• **DOCUMENT PASSAGE**
>>>
FlyerTalk Forums - View Single Post - PV: Screening before the checkpoint is back in style
Old Apr 26, 2009 | 9:44 pm
  #42  
Trollkiller
 
Join Date: Jul 2008
Location: Florida
Posts: 3,006
Originally Posted by Ari
From what I understand of the technology, it doesn't really see through clothing, does it? Looking through the thread I couldn't find any photos that showed anything like what the MMW machines show. It looked much more like a glorified video camera (junk science?) to me. If I'm wrong in my take on the technology, then my 4th amd. view might change.

As far as "intimate", I agree, he did not mean sex. But his analogy (lady of the house, sauna, bath)" was, in my opinion, his being cute and trying trigger in the reader's mind other situations where people do things in the house while naked. I did not mean to imply that his use of the word "intimate" is what sent my mind to the gutter-- or maybe that's the problem in the first place?
The fact that the SPO-7 does not display a visible image to the operator of what is under the clothes is irrelevant. The fact that the machine indicates to the operator that there MAY be contraband under the clothing is enough to violate the 4th Amendment protections.

The thermo imager in Kyllo did not display a visible image of what was behind the walls. (Thermo photo of Kyllo's residence). Because the thermo imager registered heat that MAY indicate a grow operation the police felt they had enough to search. The Constitution disagreed.

Both technologies have the ability to detect both legal and illegal and because of that ability the false positive results would fall way out of the standard set by the Court with the drug dog sniff exception.

Katz shows that warrantless searches, no matter how unobtrusive, are unconstitutional without probable cause set forth in well defined exceptions.

Katz v. United States (paragraph breaks are mine)

The Government urges that, because its agents relied upon the decisions in Olmstead and Goldman, and because they did no more here than they might properly have done with prior judicial sanction, we should retroactively validate their conduct. That we cannot do.

It is apparent that the agents in this case acted with restraint. Yet the inescapable fact is that this restraint was imposed by the agents themselves, not by a judicial officer.
<<<
Data items:
>>>
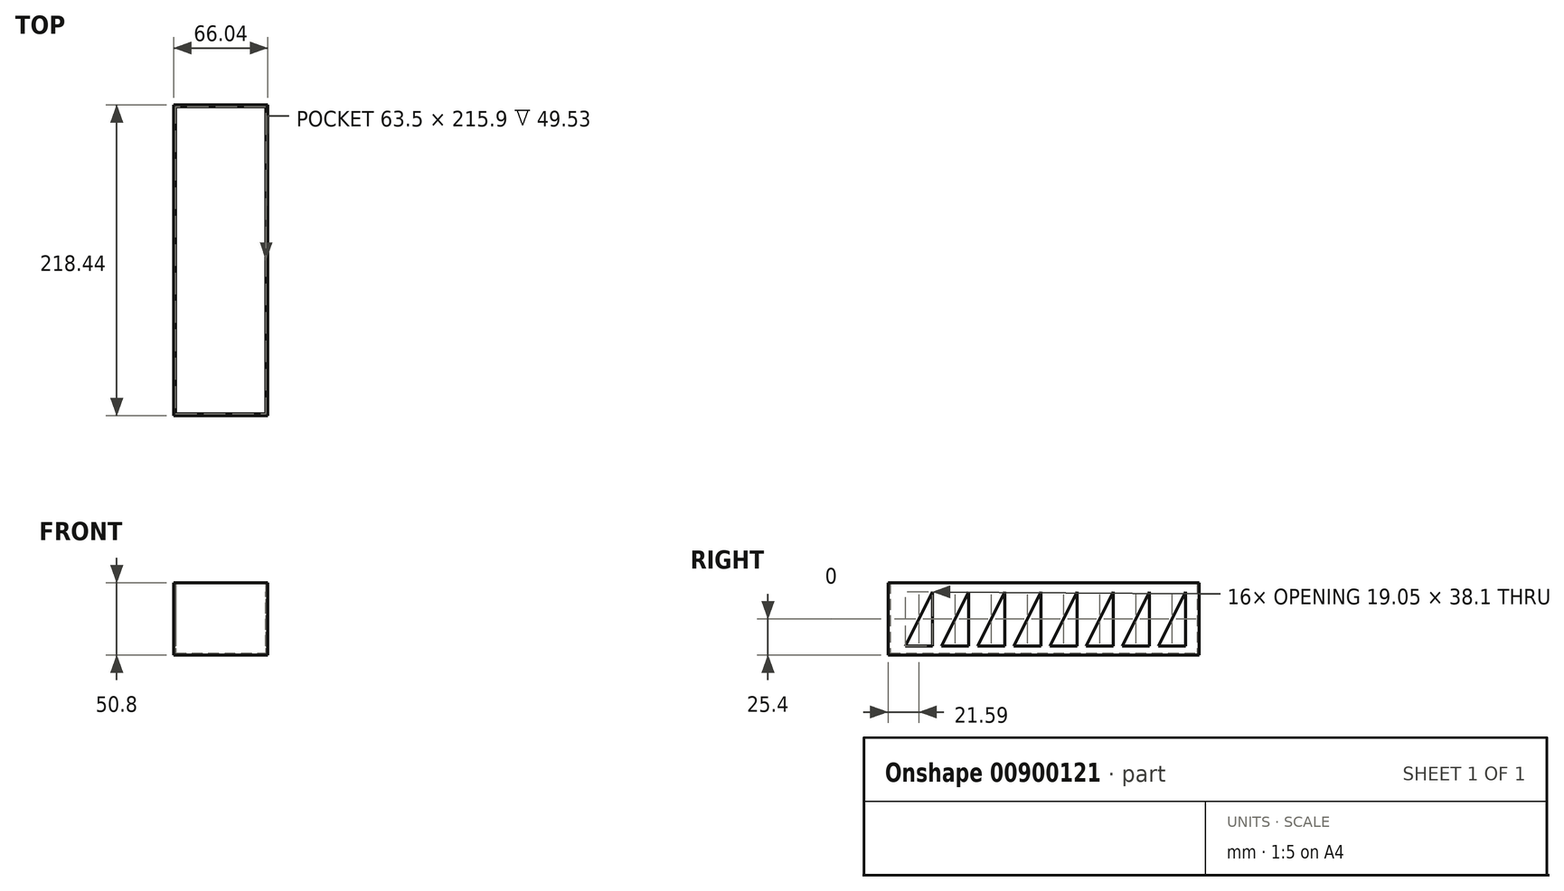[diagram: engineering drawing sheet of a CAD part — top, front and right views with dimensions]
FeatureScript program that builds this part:
annotation { "Feature Type Name" : "Feature", "Feature Type Description" : "" }
export const myFeature = defineFeature(function(context is Context, id is Id, definition is map)
    precondition{}
    {
        {
            var Q0;
            Q0=qCreatedBy(makeId("Top.planeOp"),FACE);
            var sketch = newSketch(context, id + "F0", { "sketchPlane" : qUnion([Q0])});
            skLineSegment(sketch, "E0.bottom", {"start": v(31.75, 107.95) * mm, "end": v(-31.75, 107.95) * mm});
            skLineSegment(sketch, "E0.top", {"start": v(31.75, -107.95) * mm, "end": v(-31.75, -107.95) * mm});
            skLineSegment(sketch, "E0.left", {"start": v(31.75, 107.95) * mm, "end": v(31.75, -107.95) * mm});
            skLineSegment(sketch, "E0.right", {"start": v(-31.75, 107.95) * mm, "end": v(-31.75, -107.95) * mm});
            skPoint(sketch, "E0.middle", {"position": v(0, 0) * mm});
            skLineSegment(sketch, "E1.0", {"start": v(33.02, 109.22) * mm, "end": v(-33.02, 109.22) * mm});
            skLineSegment(sketch, "E1.1", {"start": v(33.02, 109.22) * mm, "end": v(33.02, -109.22) * mm});
            skLineSegment(sketch, "E1.2", {"start": v(33.02, -109.22) * mm, "end": v(-33.02, -109.22) * mm});
            skLineSegment(sketch, "E1.3", {"start": v(-33.02, 109.22) * mm, "end": v(-33.02, -109.22) * mm});
            skSolve(sketch);
        }
        {
            var Q0;
            Q0=qSketchRegion(id+"F0",true);
            var Q1;
            Q1=makeQuery(id+"F0.imprint","IMPRINT",FACE,{"disambiguationData":[TD([[makeQuery(id+"F0.imprint","IMPRINT",EDGE,{"derivedFrom":sQuery(id+"F0.wireOp",EDGE,"E0.bottom")}),1.0]])]});
            extrude(context, id + "F1", {"entities" : qUnion([Q0, Q1]), "depth" : 1.27 * mm, "offsetDistance" : 25.4 * mm});
        }
        {
            var Q0;
            Q0=qSketchRegion(id+"F0",true);
            extrude(context, id + "F2", {"entities" : qUnion([Q0]), "operationType" : NewBodyOperationType.ADD, "depth" : 50.8 * mm, "offsetDistance" : 25.4 * mm});
        }
        {
            var Q0;
            {var subQ0=sQuery(id+"F0.wireOp",EDGE,"E1.3");Q0=makeQuery(id+"F2.boolean.opBoolean","MERGE",FACE,{"derivedFrom":[makeQuery(id+"F1.opExtrude","SWEPT_FACE",FACE,{"disambiguationData":[OSD([subQ0])]}),makeQuery(id+"F2.opExtrude","SWEPT_FACE",FACE,{"disambiguationData":[OSD([subQ0])]})]});}
            var sketch = newSketch(context, id + "F3", { "sketchPlane" : qUnion([Q0])});
            skLineSegment(sketch, "E2", {"start": v(-99.7, 44.45) * mm, "end": v(-99.7, 6.35) * mm});
            skLineSegment(sketch, "E3", {"start": v(-99.7, 6.35) * mm, "end": v(-80.65, 6.35) * mm});
            skLineSegment(sketch, "E4", {"start": v(-80.64, 6.35) * mm, "end": v(-99.7, 44.45) * mm});
            skLineSegment(sketch, "E5.1.0.0", {"start": v(-55.25, 6.35) * mm, "end": v(-74.3, 44.45) * mm});
            skLineSegment(sketch, "E5.1.0.1", {"start": v(-74.3, 44.45) * mm, "end": v(-74.3, 6.35) * mm});
            skLineSegment(sketch, "E5.1.0.2", {"start": v(-74.3, 44.45) * mm, "end": v(-74.3, 44.45) * mm});
            skLineSegment(sketch, "E5.1.0.3", {"start": v(-74.3, 6.35) * mm, "end": v(-55.25, 6.35) * mm});
            skLineSegment(sketch, "E5.2.0.0", {"start": v(-29.85, 6.35) * mm, "end": v(-48.9, 44.45) * mm});
            skLineSegment(sketch, "E5.2.0.1", {"start": v(-48.9, 44.45) * mm, "end": v(-48.9, 6.35) * mm});
            skLineSegment(sketch, "E5.2.0.2", {"start": v(-48.9, 44.45) * mm, "end": v(-48.9, 44.45) * mm});
            skLineSegment(sketch, "E5.2.0.3", {"start": v(-48.9, 6.35) * mm, "end": v(-29.85, 6.35) * mm});
            skLineSegment(sketch, "E5.3.0.0", {"start": v(-4.45, 6.35) * mm, "end": v(-23.5, 44.45) * mm});
            skLineSegment(sketch, "E5.3.0.1", {"start": v(-23.5, 44.45) * mm, "end": v(-23.5, 6.35) * mm});
            skLineSegment(sketch, "E5.3.0.2", {"start": v(-23.5, 44.45) * mm, "end": v(-23.5, 44.45) * mm});
            skLineSegment(sketch, "E5.3.0.3", {"start": v(-23.5, 6.35) * mm, "end": v(-4.45, 6.35) * mm});
            skLineSegment(sketch, "E5.4.0.0", {"start": v(20.95, 6.35) * mm, "end": v(1.9, 44.45) * mm});
            skLineSegment(sketch, "E5.4.0.1", {"start": v(1.9, 44.45) * mm, "end": v(1.9, 6.35) * mm});
            skLineSegment(sketch, "E5.4.0.2", {"start": v(1.9, 44.45) * mm, "end": v(1.9, 44.45) * mm});
            skLineSegment(sketch, "E5.4.0.3", {"start": v(1.9, 6.35) * mm, "end": v(20.95, 6.35) * mm});
            skLineSegment(sketch, "E5.5.0.0", {"start": v(46.35, 6.35) * mm, "end": v(27.3, 44.45) * mm});
            skLineSegment(sketch, "E5.5.0.1", {"start": v(27.3, 44.45) * mm, "end": v(27.3, 6.35) * mm});
            skLineSegment(sketch, "E5.5.0.2", {"start": v(27.3, 44.45) * mm, "end": v(27.3, 44.45) * mm});
            skLineSegment(sketch, "E5.5.0.3", {"start": v(27.3, 6.35) * mm, "end": v(46.35, 6.35) * mm});
            skLineSegment(sketch, "E5.6.0.0", {"start": v(71.75, 6.35) * mm, "end": v(52.7, 44.45) * mm});
            skLineSegment(sketch, "E5.6.0.1", {"start": v(52.7, 44.45) * mm, "end": v(52.7, 6.35) * mm});
            skLineSegment(sketch, "E5.6.0.2", {"start": v(52.7, 44.45) * mm, "end": v(52.7, 44.45) * mm});
            skLineSegment(sketch, "E5.6.0.3", {"start": v(52.7, 6.35) * mm, "end": v(71.75, 6.35) * mm});
            skLineSegment(sketch, "E5.7.0.0", {"start": v(97.15, 6.35) * mm, "end": v(78.1, 44.45) * mm});
            skLineSegment(sketch, "E5.7.0.1", {"start": v(78.1, 44.45) * mm, "end": v(78.1, 6.35) * mm});
            skLineSegment(sketch, "E5.7.0.2", {"start": v(78.1, 44.45) * mm, "end": v(78.1, 44.45) * mm});
            skLineSegment(sketch, "E5.7.0.3", {"start": v(78.1, 6.35) * mm, "end": v(97.15, 6.35) * mm});
            skLineSegment(sketch, "E5.direction1", {"start": v(-80.65, 6.35) * mm, "end": v(-55.25, 6.35) * mm, "construction": true});
            skSolve(sketch);
        }
        {
            var Q0;
            Q0=qSketchRegion(id+"F3",true);
            extrude(context, id + "F4", {"entities" : qUnion([Q0]), "operationType" : NewBodyOperationType.REMOVE, "oppositeDirection" : true, "depth" : 76.2 * mm, "offsetDistance" : 25.4 * mm});
        }
    });
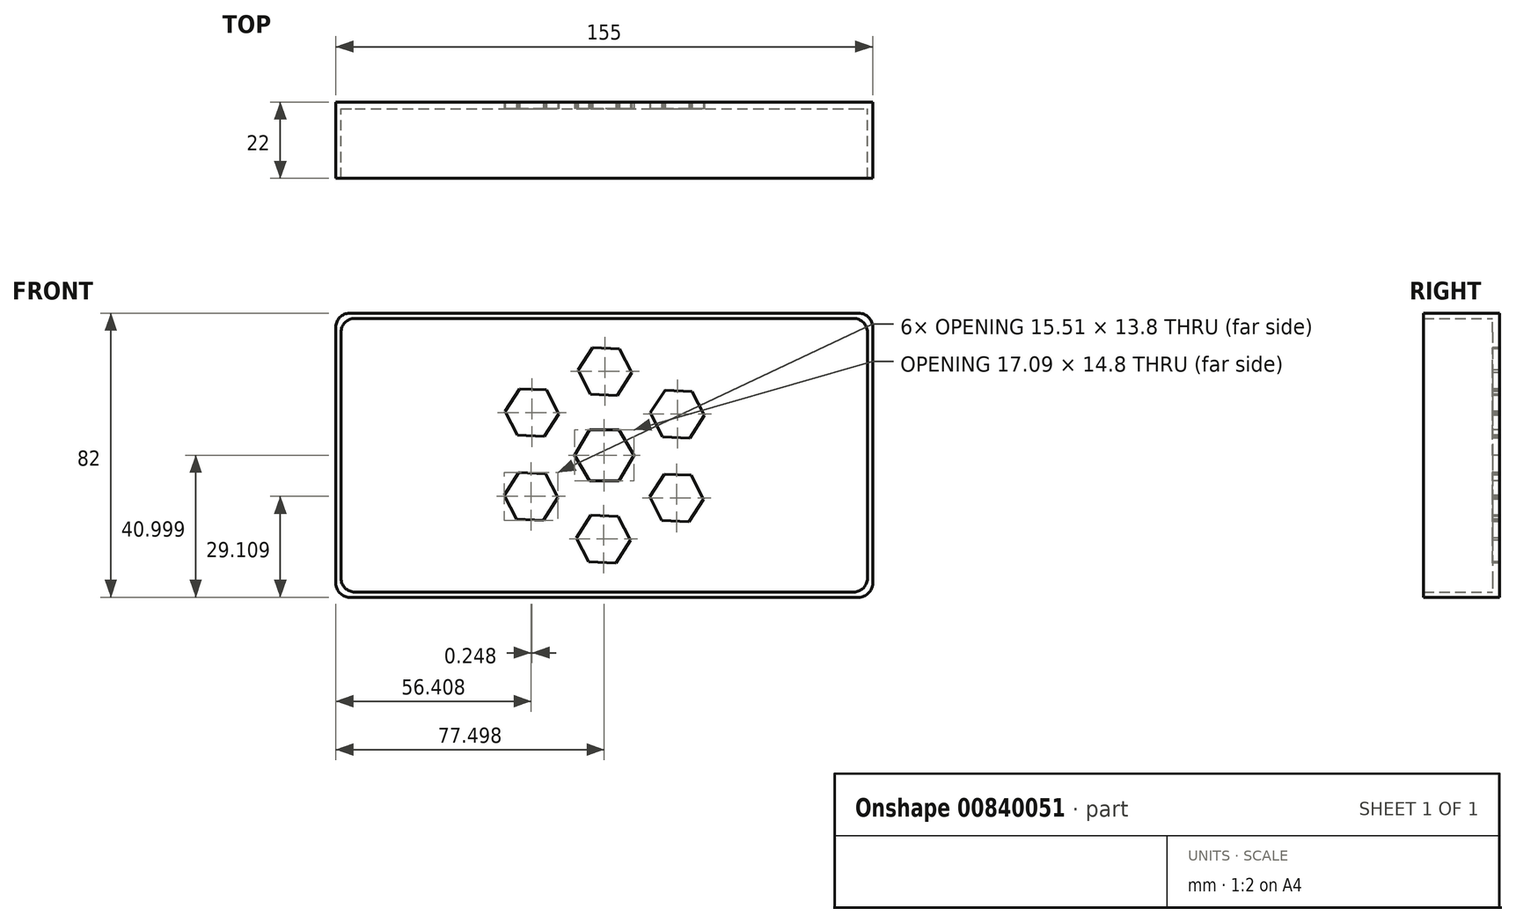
<<<
• **WORK TO DO**
a. Please quote the section of the forum post that opens with the words containing "Both technologies have" and closes with "a judicial officer.".
b. Answer these questions using the forum post:
(i) What location is listed for the poster?
(ii) In the Kyllo case, what could the heat registered by the thermo imager indicate?
(iii) In the Katz excerpt, which two decisions did the Government's agents rely upon?

• **TASK-BY-TASK SOLUTIONS**
a.
Both technologies have the ability to detect both legal and illegal and because of that ability the false positive results would fall way out of the standard set by the Court with the drug dog sniff exception.

Katz shows that warrantless searches, no matter how unobtrusive, are unconstitutional without probable cause set forth in well defined exceptions.

Katz v. United States (paragraph breaks are mine)

The Government urges that, because its agents relied upon the decisions in Olmstead and Goldman, and because they did no more here than they might properly have done with prior judicial sanction, we should retroactively validate their conduct. That we cannot do.

It is apparent that the agents in this case acted with restraint. Yet the inescapable fact is that this restraint was imposed by the agents themselves, not by a judicial officer.

b.
(i) Florida
(ii) A grow operation
(iii) Olmstead and Goldman